KB: Classic market forces are also driving traditional energy companies to look toward a sustainable future. The global move toward a higher percentage of renewable energies creates opportunities for energy companies. In some parts of the world, electricity from solar energy has even become cheaper than electricity from natural gas and coal, so this creates a natural market incentive for these companies to get in on the game.
The Atlantic Council council recently published a very good paper on the movement of major players in oil and gas into the energy transition arena; it analyzed both their acquisitions and investment in technology. Companies like Chevron in Australia, Total in France or ADNOC and Saudi Aramco in the Middle East are investing in carbon capture and storage, areas that might once have seemed peripheral to their operations. Ultimately, the fact is that fossil fuel use is expected to decline significantly, and if these companies want to remain resilient in a low-carbon energy future, they’ll need to develop less carbon-intensive portfolios. Today, we even see large companies like Total and Shell using the 2° Celsius benchmark from the Paris Accord to predict what their production profiles will look like in the future.
VM: What about government incentives? What role have they played in the past, and will that role continue in the future?

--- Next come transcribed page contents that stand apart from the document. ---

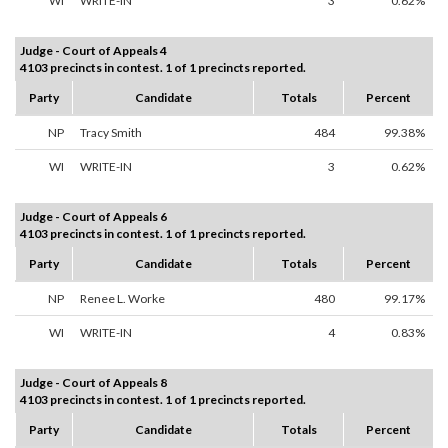
WI
WRITE-IN
3
0.62%
Judge - Court of Appeals 4
4103 precincts in contest. 1 of 1 precincts reported.
Party
Candidate
Totals
Percent
NP
Tracy Smith
484
99.38%
WI
WRITE-IN
3
0.62%
Judge - Court of Appeals 6
4103 precincts in contest. 1 of 1 precincts reported.
Party
Candidate
Totals
Percent
NP
Renee L. Worke
480
99.17%
WI
WRITE-IN
4
0.83%
Judge - Court of Appeals 8
4103 precincts in contest. 1 of 1 precincts reported.
Party
Candidate
Totals
Percent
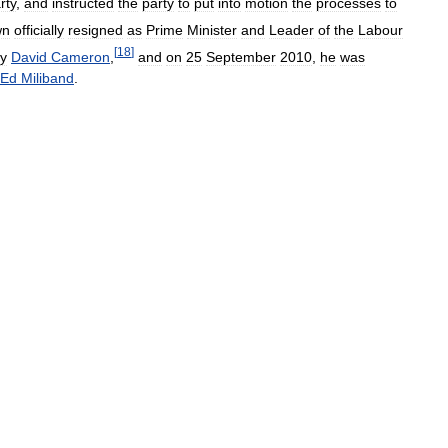
rty
,
and
instructed
the
party
to
put
into
motion
the
processes
to
wn
officially
resigned
as
Prime
Minister
and
Leader
of
the
Labour
[
18
]
y
David
Cameron
,
and
on
25
September
2010
,
he
was
Ed
Miliband
.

KB: In countries like Denmark and Germany, renewable energy is already a large part of the electricity market. That’s because, in these markets, there have historically been government incentives. Now, however, we’re beginning to see a more level playing field where renewables compete on their own business merits. That’s certainly the case for solar, and it will become the case even more so when we resolve questions around intermittency and the availability of energy storage.

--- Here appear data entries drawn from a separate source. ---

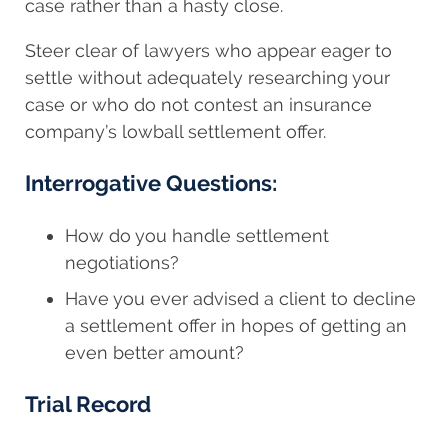
case rather than a hasty close.
Steer clear of lawyers who appear eager to
settle without adequately researching your
case or who do not contest an insurance
company’s lowball settlement offer.
Interrogative Questions:
How do you handle settlement
negotiations?
Have you ever advised a client to decline
a settlement offer in hopes of getting an
even better amount?
Trial Record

VM: What needs to happen next?
KB: We’ve seen some extraordinary technological developments on the solar side, but renewable energy alone won’t allow us to meet our global climate goals. The other major component of de-carbonization is energy efficiency and the use of carbon capture and storage.

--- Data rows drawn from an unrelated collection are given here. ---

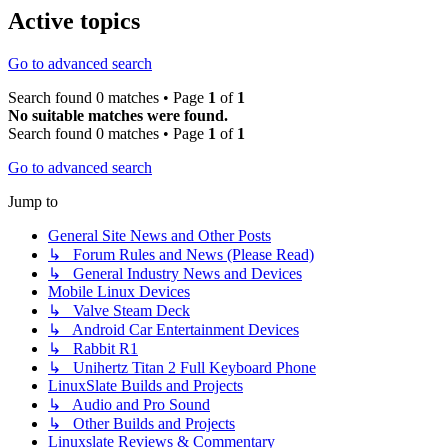
Active topics
Go to advanced search
Search found 0 matches • Page
1
of
1
No suitable matches were found.
Search found 0 matches • Page
1
of
1
Go to advanced search
Jump to
General Site News and Other Posts
↳ Forum Rules and News (Please Read)
↳ General Industry News and Devices
Mobile Linux Devices
↳ Valve Steam Deck
↳ Android Car Entertainment Devices
↳ Rabbit R1
↳ Unihertz Titan 2 Full Keyboard Phone
LinuxSlate Builds and Projects
↳ Audio and Pro Sound
↳ Other Builds and Projects
Linuxslate Reviews & Commentary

Moving the needle on this will require further investment, but if we look at investment levels in research and development (R&D), we are very far from what other industries invest. When compared to the IT and pharmaceutical industries, for example, investment in energy-related R&D is lagging by at least one order of magnitude. One analysis I saw recently suggested that if you add up all of the money we’re investing globally into R&D for clean energy, it would equal the amount that the top three tech companies alone invest in R&D each year. So that’s the first issue: We need more investment.
VM: What is the best way to encourage investment?
KB: It’s clear at this point that it’s a price on carbon. Today’s CO2 prices — even in markets like the EU — are not at the level that is high enough to justify an investment. Certainly, higher carbon prices would provide the needed incentive.